What to do: From the listing below, pull out all lines with "controller" in them.

Dataset excerpts:
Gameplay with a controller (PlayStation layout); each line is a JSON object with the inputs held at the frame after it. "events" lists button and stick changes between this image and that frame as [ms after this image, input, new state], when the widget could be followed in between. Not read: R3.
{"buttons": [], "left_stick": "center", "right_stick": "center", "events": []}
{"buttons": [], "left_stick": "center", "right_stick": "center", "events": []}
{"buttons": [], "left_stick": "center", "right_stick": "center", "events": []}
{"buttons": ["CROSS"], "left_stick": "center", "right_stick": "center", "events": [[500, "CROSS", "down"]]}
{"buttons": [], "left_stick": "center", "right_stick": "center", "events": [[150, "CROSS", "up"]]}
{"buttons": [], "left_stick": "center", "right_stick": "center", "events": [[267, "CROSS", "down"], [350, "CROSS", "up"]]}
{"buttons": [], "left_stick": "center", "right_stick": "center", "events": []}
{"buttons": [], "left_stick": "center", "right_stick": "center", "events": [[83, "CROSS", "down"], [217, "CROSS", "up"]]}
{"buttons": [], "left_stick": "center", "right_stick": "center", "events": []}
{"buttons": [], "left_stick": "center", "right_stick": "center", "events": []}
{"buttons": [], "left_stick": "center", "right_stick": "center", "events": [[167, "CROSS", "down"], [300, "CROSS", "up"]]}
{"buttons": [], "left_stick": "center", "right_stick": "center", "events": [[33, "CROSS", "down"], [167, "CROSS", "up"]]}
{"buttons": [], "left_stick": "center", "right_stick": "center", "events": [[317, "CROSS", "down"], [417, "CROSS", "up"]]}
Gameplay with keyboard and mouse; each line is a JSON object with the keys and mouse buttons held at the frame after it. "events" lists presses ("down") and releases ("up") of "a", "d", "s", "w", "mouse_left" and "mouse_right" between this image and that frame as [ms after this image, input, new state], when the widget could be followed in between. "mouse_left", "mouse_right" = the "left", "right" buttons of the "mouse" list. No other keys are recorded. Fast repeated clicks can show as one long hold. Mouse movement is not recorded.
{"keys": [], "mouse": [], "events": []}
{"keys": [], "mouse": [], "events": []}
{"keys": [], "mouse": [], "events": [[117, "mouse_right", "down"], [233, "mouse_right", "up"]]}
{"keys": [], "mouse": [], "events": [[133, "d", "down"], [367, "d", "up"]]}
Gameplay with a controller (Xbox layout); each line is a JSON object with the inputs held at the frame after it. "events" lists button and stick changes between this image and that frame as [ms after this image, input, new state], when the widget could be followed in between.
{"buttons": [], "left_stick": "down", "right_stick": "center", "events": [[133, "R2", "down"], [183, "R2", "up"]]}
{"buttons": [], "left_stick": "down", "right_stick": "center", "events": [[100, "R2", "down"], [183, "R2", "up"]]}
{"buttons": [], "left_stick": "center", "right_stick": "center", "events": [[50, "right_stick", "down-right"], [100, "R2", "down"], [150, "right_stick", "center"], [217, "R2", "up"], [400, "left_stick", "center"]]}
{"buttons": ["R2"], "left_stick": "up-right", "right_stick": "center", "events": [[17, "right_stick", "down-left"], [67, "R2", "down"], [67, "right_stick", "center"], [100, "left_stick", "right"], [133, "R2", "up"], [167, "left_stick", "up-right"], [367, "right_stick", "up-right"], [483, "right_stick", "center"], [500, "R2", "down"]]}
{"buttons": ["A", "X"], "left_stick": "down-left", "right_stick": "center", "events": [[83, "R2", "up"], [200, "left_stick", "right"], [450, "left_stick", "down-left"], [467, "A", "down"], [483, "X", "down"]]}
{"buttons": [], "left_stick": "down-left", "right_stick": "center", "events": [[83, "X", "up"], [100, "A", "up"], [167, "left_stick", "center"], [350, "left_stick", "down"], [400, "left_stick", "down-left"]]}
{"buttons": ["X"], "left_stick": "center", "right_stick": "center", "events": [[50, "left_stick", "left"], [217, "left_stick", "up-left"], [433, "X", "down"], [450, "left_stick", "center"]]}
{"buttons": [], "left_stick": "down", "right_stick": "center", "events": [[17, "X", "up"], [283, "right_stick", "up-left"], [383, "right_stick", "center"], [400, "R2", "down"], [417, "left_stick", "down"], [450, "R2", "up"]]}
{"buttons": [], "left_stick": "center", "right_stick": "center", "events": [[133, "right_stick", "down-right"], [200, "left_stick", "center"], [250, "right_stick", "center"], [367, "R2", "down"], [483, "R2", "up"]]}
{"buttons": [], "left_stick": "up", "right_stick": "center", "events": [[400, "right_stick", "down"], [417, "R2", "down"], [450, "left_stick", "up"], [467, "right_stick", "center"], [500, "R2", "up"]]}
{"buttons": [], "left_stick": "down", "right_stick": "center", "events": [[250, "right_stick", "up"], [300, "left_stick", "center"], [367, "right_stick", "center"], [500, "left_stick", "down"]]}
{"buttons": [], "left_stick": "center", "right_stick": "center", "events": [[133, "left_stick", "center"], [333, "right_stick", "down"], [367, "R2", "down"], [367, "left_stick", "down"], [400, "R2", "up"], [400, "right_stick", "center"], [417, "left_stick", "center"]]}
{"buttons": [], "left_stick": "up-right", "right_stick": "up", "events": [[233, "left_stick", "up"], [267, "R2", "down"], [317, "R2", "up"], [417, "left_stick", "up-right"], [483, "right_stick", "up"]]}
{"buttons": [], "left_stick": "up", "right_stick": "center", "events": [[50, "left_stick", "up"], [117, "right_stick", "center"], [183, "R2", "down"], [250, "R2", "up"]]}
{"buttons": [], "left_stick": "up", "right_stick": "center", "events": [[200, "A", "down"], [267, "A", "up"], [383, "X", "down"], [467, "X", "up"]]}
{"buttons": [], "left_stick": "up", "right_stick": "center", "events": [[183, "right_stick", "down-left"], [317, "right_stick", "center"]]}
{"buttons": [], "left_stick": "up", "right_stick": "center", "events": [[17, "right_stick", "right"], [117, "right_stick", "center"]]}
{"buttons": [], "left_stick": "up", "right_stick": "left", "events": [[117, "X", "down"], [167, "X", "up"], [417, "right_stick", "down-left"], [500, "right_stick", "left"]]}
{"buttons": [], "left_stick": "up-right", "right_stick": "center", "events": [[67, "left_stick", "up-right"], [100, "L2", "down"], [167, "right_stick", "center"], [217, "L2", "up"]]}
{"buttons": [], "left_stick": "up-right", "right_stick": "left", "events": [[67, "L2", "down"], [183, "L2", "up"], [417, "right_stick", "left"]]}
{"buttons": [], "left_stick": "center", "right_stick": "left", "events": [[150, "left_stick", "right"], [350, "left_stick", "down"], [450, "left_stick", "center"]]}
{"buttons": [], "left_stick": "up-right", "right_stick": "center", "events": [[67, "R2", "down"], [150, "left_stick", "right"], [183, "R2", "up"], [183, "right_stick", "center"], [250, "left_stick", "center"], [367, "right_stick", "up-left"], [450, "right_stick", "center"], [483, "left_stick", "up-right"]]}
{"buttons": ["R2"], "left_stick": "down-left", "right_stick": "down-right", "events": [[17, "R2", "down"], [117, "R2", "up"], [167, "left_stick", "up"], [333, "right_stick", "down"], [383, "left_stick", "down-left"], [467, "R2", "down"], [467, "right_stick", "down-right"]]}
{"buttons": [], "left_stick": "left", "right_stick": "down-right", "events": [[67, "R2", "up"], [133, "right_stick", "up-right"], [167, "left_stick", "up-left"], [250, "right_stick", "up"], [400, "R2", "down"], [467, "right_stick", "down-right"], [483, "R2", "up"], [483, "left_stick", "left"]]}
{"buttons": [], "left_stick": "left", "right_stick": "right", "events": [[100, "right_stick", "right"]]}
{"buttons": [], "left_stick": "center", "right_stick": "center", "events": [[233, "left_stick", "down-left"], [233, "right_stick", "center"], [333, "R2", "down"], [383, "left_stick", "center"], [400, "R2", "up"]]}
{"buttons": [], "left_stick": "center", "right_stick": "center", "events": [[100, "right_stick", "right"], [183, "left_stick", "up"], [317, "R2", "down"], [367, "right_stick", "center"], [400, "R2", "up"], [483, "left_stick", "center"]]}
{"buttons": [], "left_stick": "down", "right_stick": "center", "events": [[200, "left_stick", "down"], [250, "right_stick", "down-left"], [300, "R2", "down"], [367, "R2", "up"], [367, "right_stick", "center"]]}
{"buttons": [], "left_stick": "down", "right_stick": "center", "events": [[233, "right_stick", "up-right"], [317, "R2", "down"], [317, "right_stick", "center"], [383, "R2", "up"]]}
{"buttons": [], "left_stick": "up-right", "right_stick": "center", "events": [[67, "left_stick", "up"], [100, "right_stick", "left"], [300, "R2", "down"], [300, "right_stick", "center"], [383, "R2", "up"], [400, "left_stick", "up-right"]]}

Response to the task:
Gameplay with a controller (PlayStation layout); each line is a JSON object with the inputs held at the frame after it. "events" lists button and stick changes between this image and that frame as [ms after this image, input, new state], when the widget could be followed in between. Not read: R3.
Gameplay with a controller (Xbox layout); each line is a JSON object with the inputs held at the frame after it. "events" lists button and stick changes between this image and that frame as [ms after this image, input, new state], when the widget could be followed in between.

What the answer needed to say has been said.